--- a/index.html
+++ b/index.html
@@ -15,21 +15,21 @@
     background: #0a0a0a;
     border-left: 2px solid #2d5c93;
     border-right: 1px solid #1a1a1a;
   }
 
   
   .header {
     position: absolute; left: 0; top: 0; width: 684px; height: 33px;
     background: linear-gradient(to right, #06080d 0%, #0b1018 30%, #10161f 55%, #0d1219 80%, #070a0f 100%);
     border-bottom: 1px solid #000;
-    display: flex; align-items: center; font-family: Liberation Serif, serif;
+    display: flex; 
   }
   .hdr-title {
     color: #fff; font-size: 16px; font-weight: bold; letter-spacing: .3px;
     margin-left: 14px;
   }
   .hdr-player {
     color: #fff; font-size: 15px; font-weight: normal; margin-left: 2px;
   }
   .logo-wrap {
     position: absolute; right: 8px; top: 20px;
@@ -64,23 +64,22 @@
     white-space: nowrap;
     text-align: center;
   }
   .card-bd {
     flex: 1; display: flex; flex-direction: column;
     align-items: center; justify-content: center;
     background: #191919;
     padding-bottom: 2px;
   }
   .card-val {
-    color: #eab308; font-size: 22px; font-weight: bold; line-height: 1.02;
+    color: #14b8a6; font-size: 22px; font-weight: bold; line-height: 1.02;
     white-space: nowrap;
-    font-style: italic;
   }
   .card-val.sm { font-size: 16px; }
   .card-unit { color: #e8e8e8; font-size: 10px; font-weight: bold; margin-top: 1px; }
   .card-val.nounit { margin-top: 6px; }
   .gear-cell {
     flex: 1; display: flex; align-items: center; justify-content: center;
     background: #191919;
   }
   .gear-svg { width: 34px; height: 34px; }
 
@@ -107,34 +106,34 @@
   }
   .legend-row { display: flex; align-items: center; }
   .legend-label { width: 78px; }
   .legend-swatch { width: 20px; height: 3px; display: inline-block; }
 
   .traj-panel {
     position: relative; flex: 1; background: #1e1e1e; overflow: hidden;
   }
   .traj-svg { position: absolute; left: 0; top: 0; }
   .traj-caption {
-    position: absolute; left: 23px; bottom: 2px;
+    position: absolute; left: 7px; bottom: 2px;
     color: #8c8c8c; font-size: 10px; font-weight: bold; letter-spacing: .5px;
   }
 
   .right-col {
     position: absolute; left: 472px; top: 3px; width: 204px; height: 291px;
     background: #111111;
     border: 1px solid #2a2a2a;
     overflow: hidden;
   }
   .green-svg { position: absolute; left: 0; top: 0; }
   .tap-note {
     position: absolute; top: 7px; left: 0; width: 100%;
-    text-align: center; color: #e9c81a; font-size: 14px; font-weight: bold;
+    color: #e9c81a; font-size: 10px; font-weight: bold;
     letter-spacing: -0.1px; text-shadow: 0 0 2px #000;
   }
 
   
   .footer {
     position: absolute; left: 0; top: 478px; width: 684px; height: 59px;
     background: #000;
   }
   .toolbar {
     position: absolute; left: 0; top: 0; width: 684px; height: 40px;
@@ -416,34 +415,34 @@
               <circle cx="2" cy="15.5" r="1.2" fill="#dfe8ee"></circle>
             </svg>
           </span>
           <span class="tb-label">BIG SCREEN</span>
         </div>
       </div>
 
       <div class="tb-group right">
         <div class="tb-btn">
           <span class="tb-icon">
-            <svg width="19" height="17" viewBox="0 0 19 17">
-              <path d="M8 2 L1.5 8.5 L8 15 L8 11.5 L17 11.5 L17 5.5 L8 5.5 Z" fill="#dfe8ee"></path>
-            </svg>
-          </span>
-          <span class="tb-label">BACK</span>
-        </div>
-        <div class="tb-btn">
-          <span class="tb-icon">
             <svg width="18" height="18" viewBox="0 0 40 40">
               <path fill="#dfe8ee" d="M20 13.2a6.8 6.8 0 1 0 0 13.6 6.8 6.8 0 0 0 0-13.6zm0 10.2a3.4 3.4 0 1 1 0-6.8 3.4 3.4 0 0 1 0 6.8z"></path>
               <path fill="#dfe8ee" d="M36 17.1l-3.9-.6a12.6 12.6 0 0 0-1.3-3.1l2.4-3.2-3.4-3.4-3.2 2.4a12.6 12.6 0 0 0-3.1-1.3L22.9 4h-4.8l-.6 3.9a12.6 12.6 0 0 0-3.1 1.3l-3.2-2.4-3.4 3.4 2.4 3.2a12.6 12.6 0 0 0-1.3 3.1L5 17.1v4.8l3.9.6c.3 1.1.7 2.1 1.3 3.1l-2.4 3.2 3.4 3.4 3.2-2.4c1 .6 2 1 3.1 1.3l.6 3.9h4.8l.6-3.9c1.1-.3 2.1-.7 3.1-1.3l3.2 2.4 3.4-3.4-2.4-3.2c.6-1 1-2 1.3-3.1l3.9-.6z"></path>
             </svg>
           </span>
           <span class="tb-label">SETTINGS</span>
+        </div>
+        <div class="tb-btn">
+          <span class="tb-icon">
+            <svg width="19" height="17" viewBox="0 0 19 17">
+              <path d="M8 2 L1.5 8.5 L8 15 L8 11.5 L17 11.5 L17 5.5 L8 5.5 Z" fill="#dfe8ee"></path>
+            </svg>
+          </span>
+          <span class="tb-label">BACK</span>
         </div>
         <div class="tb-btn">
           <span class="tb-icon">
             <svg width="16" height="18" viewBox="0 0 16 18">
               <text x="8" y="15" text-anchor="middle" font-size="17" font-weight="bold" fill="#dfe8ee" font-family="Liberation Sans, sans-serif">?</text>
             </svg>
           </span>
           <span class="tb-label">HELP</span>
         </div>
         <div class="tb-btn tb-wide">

==

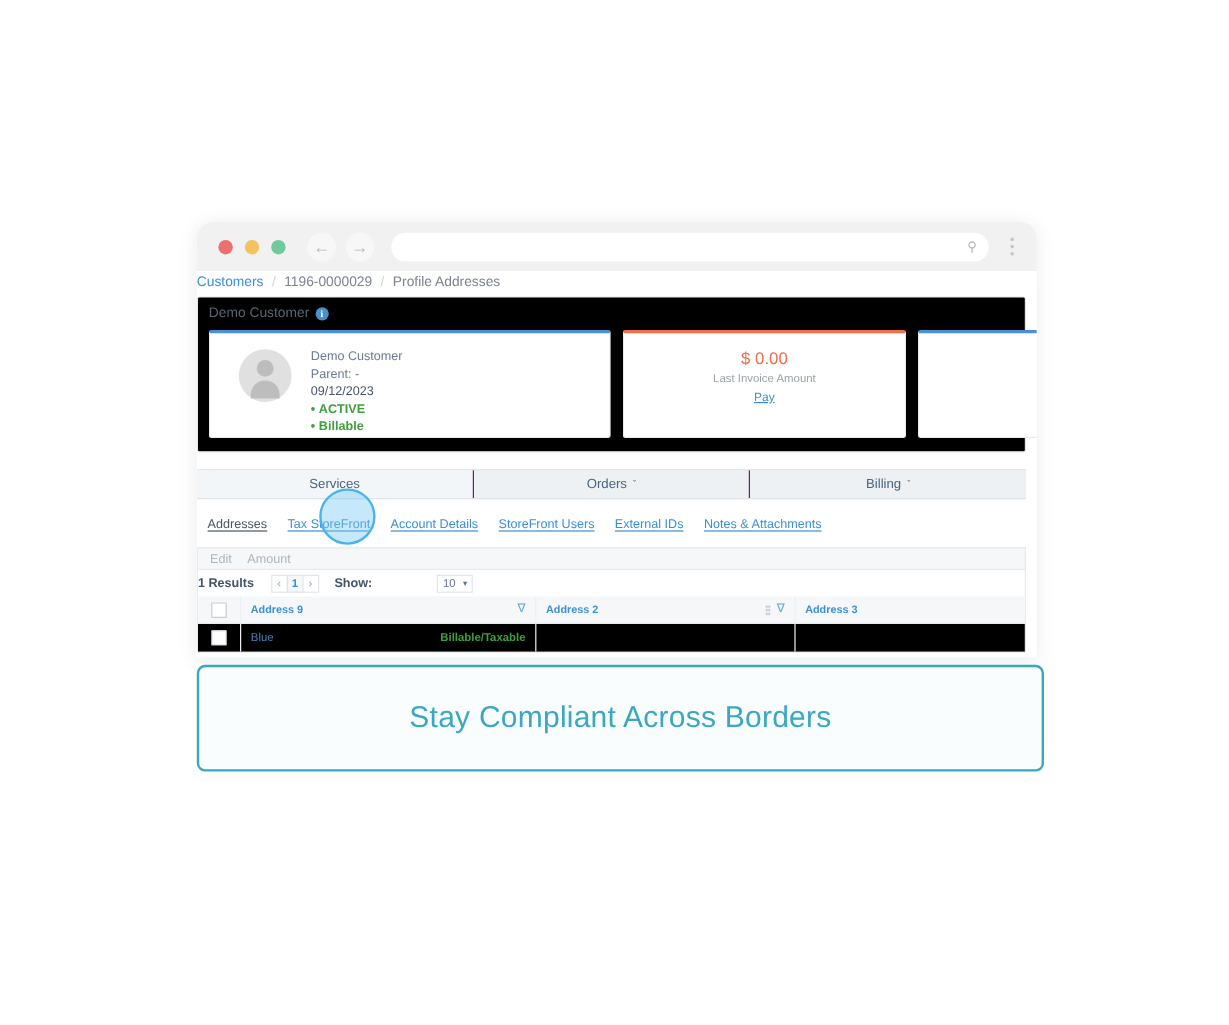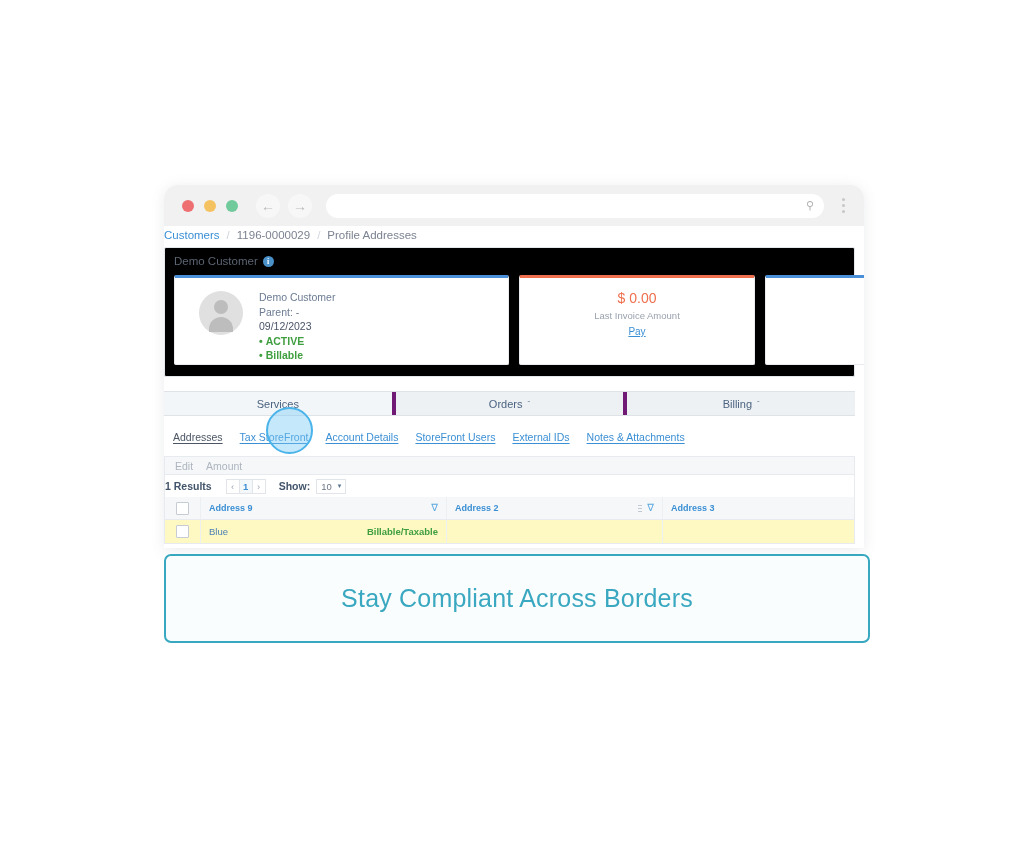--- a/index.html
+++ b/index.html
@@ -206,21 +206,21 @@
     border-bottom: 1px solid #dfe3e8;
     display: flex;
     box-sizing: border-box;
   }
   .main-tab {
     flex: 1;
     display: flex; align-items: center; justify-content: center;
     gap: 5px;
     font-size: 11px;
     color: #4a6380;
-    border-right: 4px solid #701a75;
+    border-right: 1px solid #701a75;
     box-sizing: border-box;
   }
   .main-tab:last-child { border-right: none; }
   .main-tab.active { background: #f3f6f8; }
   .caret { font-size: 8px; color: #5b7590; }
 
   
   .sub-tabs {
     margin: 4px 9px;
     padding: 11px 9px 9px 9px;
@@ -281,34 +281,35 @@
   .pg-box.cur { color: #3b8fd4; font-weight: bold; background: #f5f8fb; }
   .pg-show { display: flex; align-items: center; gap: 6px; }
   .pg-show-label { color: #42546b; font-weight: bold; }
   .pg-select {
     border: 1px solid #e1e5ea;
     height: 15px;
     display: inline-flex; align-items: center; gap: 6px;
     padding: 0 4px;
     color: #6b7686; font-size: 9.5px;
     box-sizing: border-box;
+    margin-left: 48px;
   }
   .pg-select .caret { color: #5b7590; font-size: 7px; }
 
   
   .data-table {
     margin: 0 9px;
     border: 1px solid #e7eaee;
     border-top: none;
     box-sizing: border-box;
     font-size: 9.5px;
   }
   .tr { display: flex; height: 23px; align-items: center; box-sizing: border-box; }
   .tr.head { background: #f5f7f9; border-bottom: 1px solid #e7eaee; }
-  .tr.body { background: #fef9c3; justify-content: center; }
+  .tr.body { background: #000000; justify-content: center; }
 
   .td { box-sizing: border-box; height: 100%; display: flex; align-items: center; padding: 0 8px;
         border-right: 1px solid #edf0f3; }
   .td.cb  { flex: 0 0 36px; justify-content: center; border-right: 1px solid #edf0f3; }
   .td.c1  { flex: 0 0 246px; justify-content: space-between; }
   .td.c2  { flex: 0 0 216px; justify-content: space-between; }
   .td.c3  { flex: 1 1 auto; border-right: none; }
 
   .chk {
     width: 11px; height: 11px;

_ABOUT THIS TASK_
Identify every line above with the string "body" in it. Copy those lines.

_RESULT BELOW_
-  .tr.body { background: #fef9c3; justify-content: center; }
+  .tr.body { background: #000000; justify-content: center; }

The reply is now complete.